Montag, 4. Juni 2012

Zehn Bibelworte für Muslime (III)




Das Vaterunser



Vater unser im Himmel, geheiligt werde dein Name.

(Matthäus 6 und Lukas 11)

Auch dieses Bibelwort ist - ähnlich wie Psalm 23 - in den Köpfen und Herzen vieler Christen jederzeit gegenwärtig, weil man es auswendig gelernt hat. Es ist ein schönes Gebet, das Jesus seine Jünger gelehrt hat, und dessen Kenntnis ich allen Muslimen ans Herz legen möchte, weil es ein großes Stück Verständnis für das Christentum öffnen kann.


Mir ist bewusst, dass an seinem Anfang mit dem Wort "Vater" zunächst einmal ein Warnschild für Muslime aufleuchtet, das schnell zum Stoppschild werden kann. Der Gedanke, dass Gott Kinder haben könnte, widerspricht ja dem reinen Monotheismus des Islam. Kann man als frommer Moslem dieses Warnschild unbeachtet lassen und das Gebet einmal ganz lesen*?

Ich meine: ja, man kann. Mit Freund Nureddin bin ich mir einig, dass die Freundlichkeit Gottes den Menschen gegenüber durchaus den Charakter der Freundlichkeit eines Vaters seinen Kindern gegenüber hat.
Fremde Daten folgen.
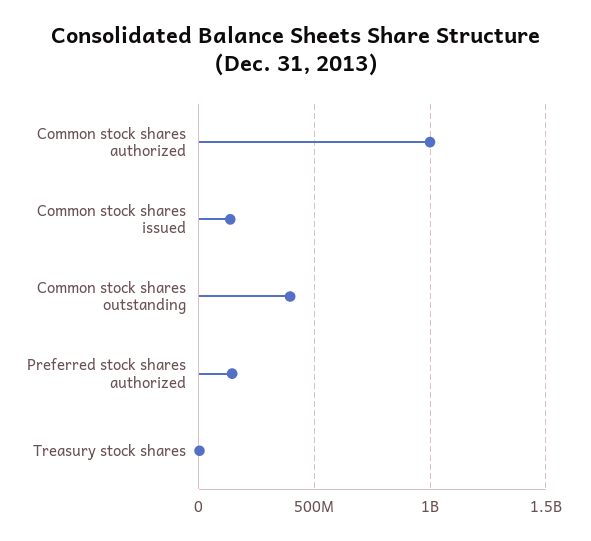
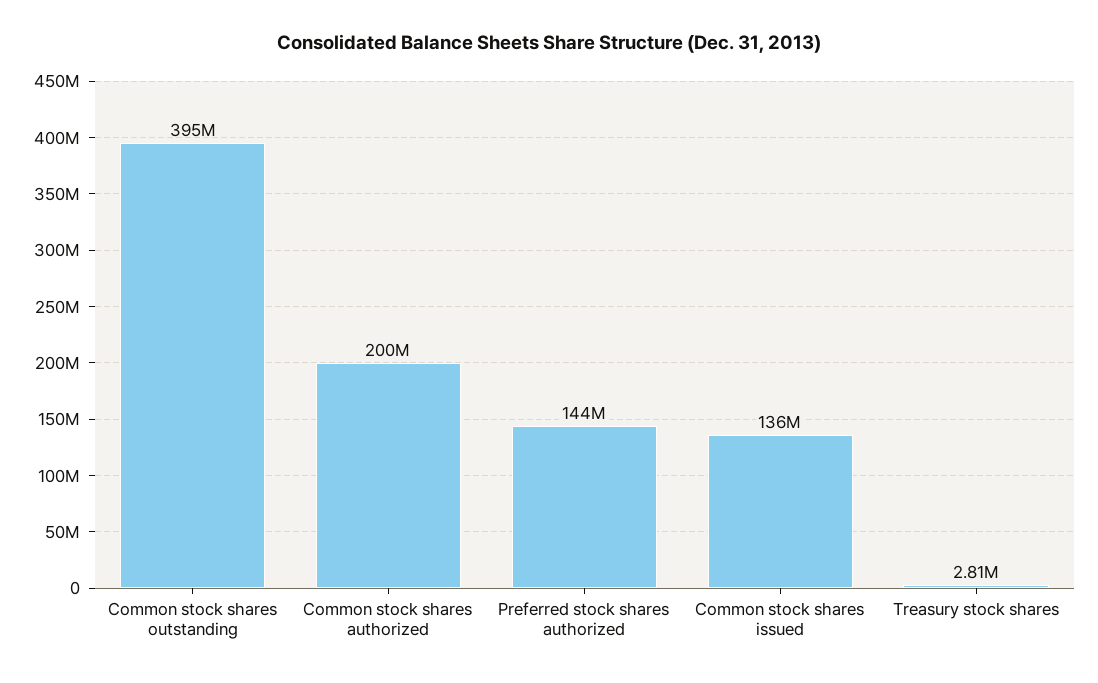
Common stock shares authorized: 1000000000 -> 200000000

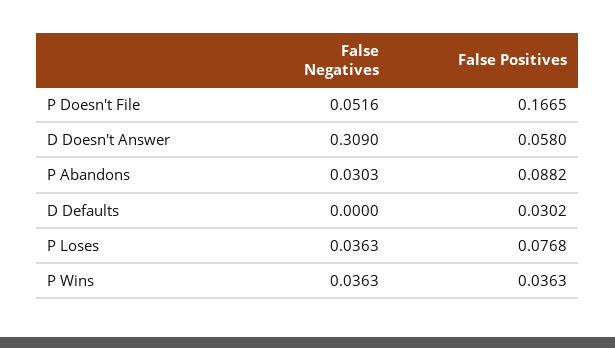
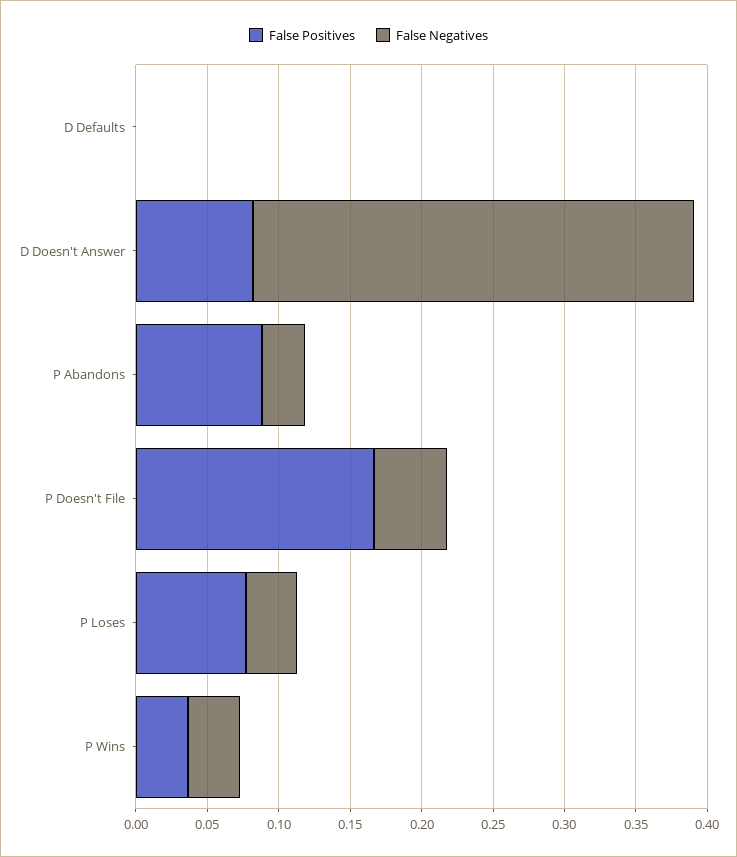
False Positives, D Doesn't Answer: 0.058 -> 0.08
False Positives, D Defaults: 0.0302 -> 0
Nureddin und ich können uns darauf verständigen, dass alle Menschen auf dieser Welt in diesem Sinn Kinder des Herrn der Welten sind, nach dessen Willen sie auf die Welt kommen und nach dessen Willen sie diese Welt eines Tages wieder verlassen werden.

Die Gebetshaltung des Vertrauens zu diesem Vater, mit dem dieses Gebet beginnt, ist sicherlich für jeden Moslem nachvollziehbar. Sie wird begleitet von dem ehrfurchtsvollen "geheiligt werde dein Name", auch dies in Worten gesagt, die so nicht im Koran erklingen, über die man sich aber als Glaubende, denke ich, jederzeit auf einer tieferen Ebene verständigen kann. "Dein Reich komme" - wer möchte das nicht mitbeten? "Dein Wille geschehe wie im Himmel, so auf Erden" - ich denke, die ganze Bewegung dieses Gebetes ist einem muslimischen Beter nicht fremd.

Ich lade ein, einmal in Ruhe das ganze Gebet zu lesen. Es spricht in schneller Folge eine Anzahl erstaunlicher Bilder an - das tägliche Brot - Schuld und Vergebung - der Kampf gegen die Versuchung und das Böse.

Dieses Gebet bietet insgesamt eine Brücke zwischen einem regelmäßig betenden Moslem und seinem christlichen Nachbarn, von dem der Moslem praktisch nie sieht, dass dieser betet. Aber er betet auch! Und wenn er das tut, wird er sich oft wörtlich oder in einem weiteren Sinne an die Gebetsworte des Vaterunsers halten.

* Matthäus 6,5 – 15
Und wenn ihr betet, sollt ihr nicht sein wie die Heuchler, die gern in den Synagogen und an den Straßenecken stehen und beten, damit sie von den Leuten gesehen werden. Wahrlich, ich sage euch: Sie haben ihren Lohn schon gehabt.Wenn du aber betest, so geh in dein Kämmerlein und schließ die Tür zu und bete zu deinem Vater, der im Verborgenen ist; und dein Vater, der in das Verborgene sieht, wird dir's vergelten.Und wenn ihr betet, sollt ihr nicht viel plappern wie die Heiden; denn sie meinen, sie werden erhört, wenn sie viele Worte machen. Darum sollt ihr ihnen nicht gleichen. Denn euer Vater weiß, was ihr bedürft, bevor ihr ihn bittet. Darum sollt ihr so beten:

Unser Vater im Himmel!
Dein Name werde geheiligt.
Dein Reich komme.
Dein Wille geschehe wie im Himmel so auf Erden.
Unser tägliches Brot gib uns heute.

Und vergib uns unsere Schuld,
wie auch wir vergeben unsern Schuldigern.
Und führe uns nicht in Versuchung,
sondern erlöse uns von dem Bösen.
Denn dein ist das Reich
und die Kraft
und die Herrlichkeit
in Ewigkeit.
Amen.
Denn wenn ihr den Menschen ihre Verfehlungen vergebt, so wird euch euer himmlischer Vater auch vergeben. Wenn ihr aber den Menschen nicht vergebt, so wird euch euer Vater eure Verfehlungen auch nicht vergeben.